Input:
▬▬▬▬▬▬
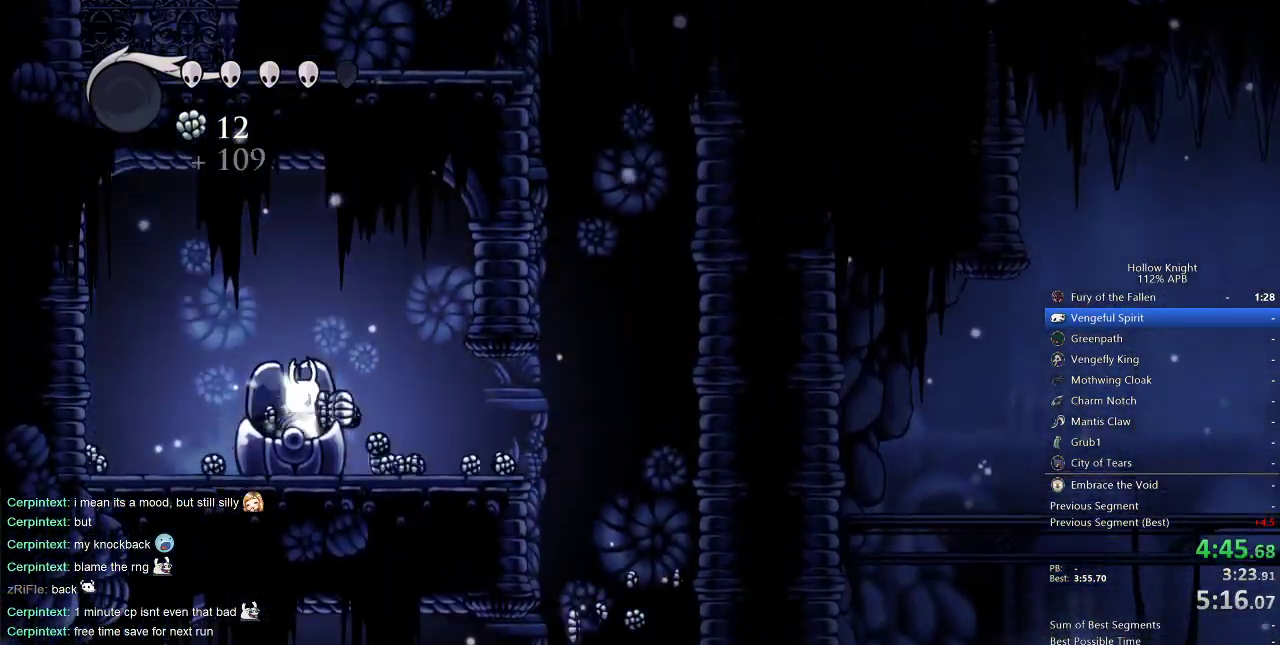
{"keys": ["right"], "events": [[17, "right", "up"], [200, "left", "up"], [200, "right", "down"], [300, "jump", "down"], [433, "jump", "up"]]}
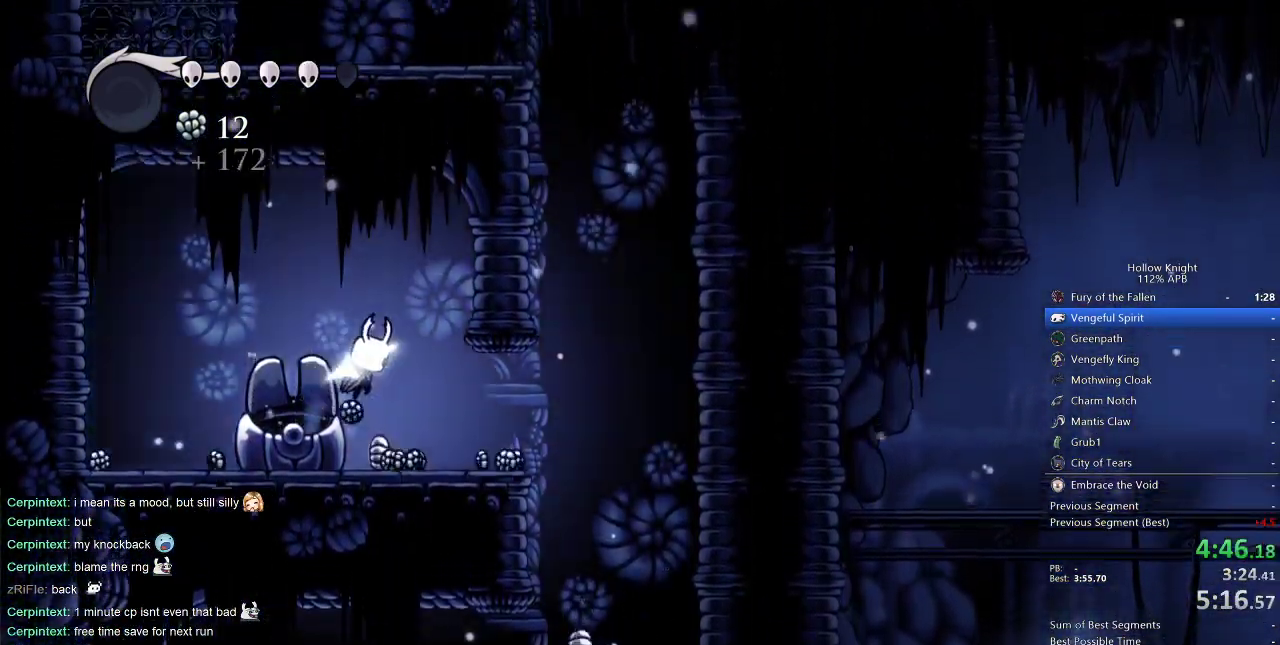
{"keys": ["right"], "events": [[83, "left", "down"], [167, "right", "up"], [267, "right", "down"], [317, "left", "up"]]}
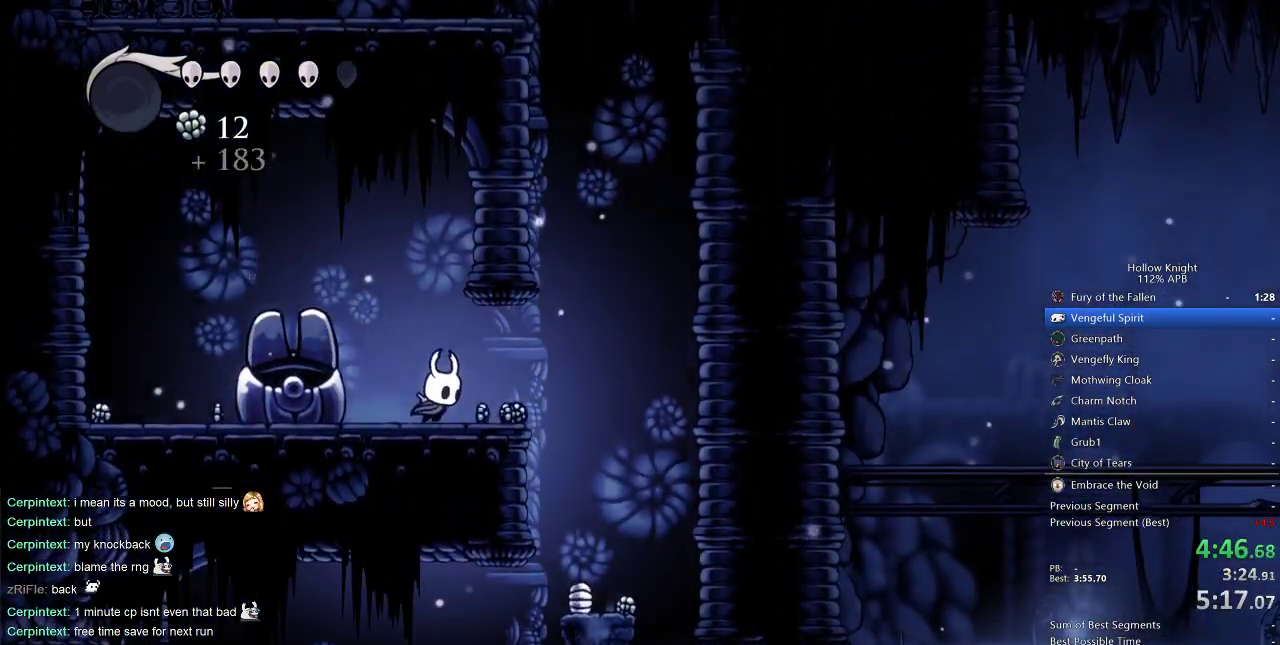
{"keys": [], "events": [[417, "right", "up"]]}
▬▬▬▬▬▬
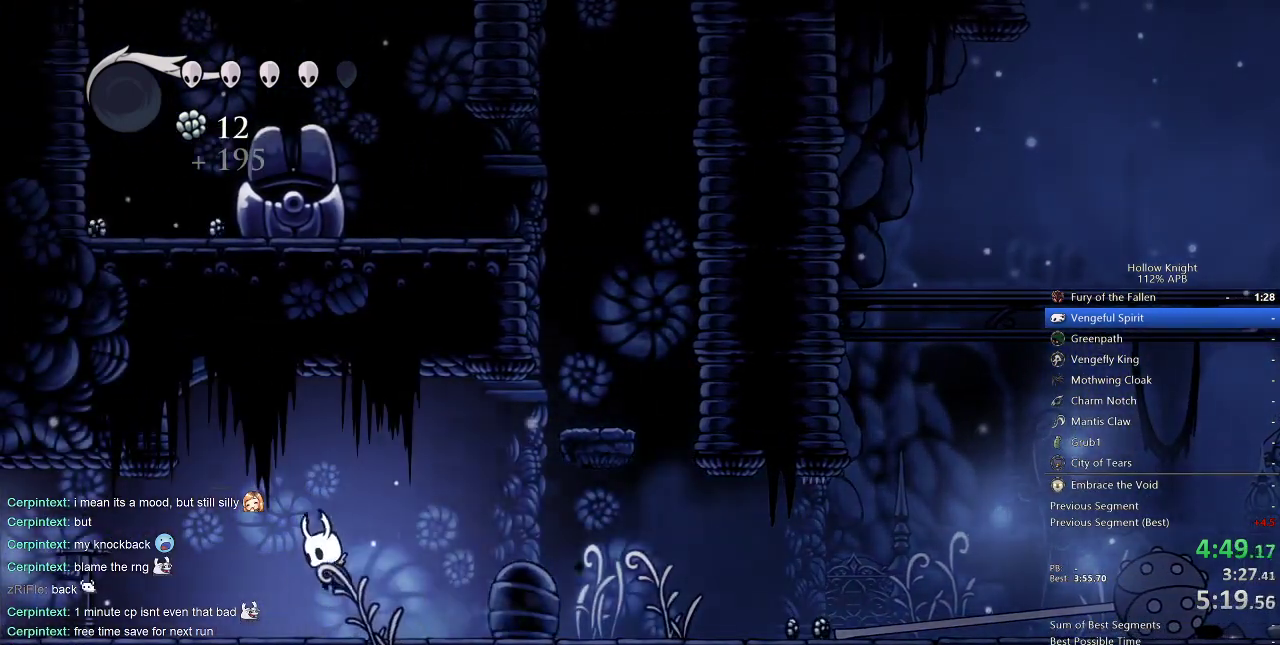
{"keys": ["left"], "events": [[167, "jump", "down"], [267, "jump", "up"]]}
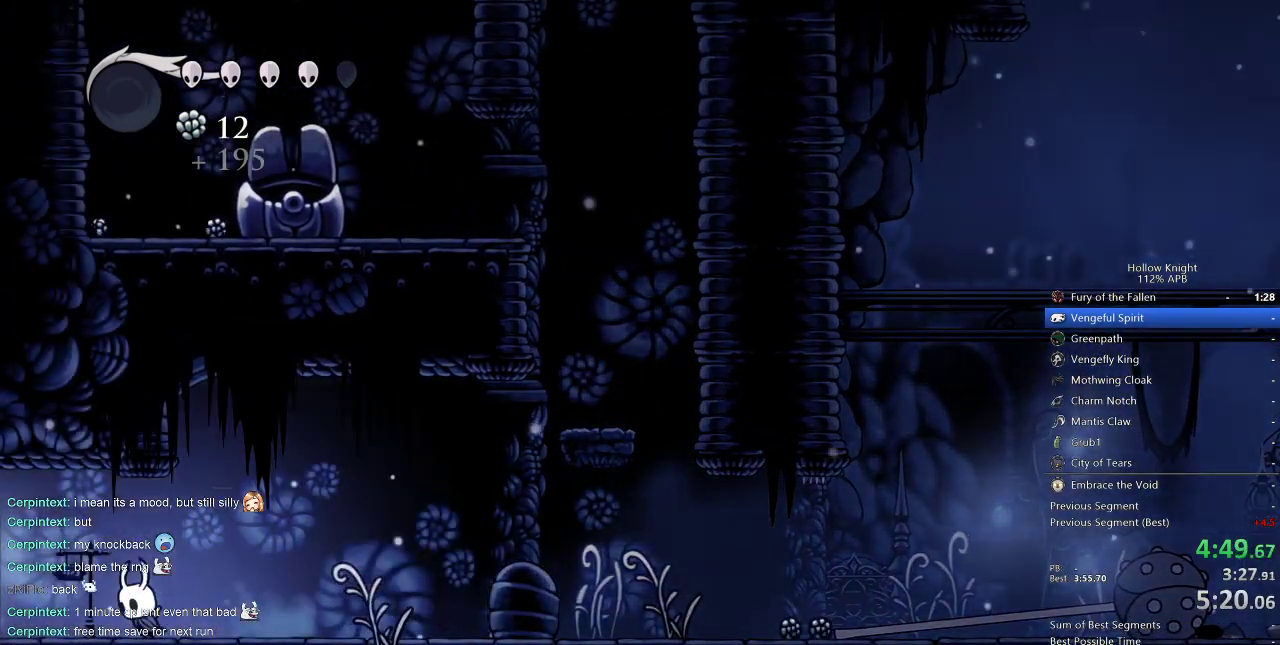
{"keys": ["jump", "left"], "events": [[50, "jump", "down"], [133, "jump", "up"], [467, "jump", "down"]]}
▬▬▬▬▬▬
Task directions:
Lines above with "down": state how many, nothing more.

Worked solution:
4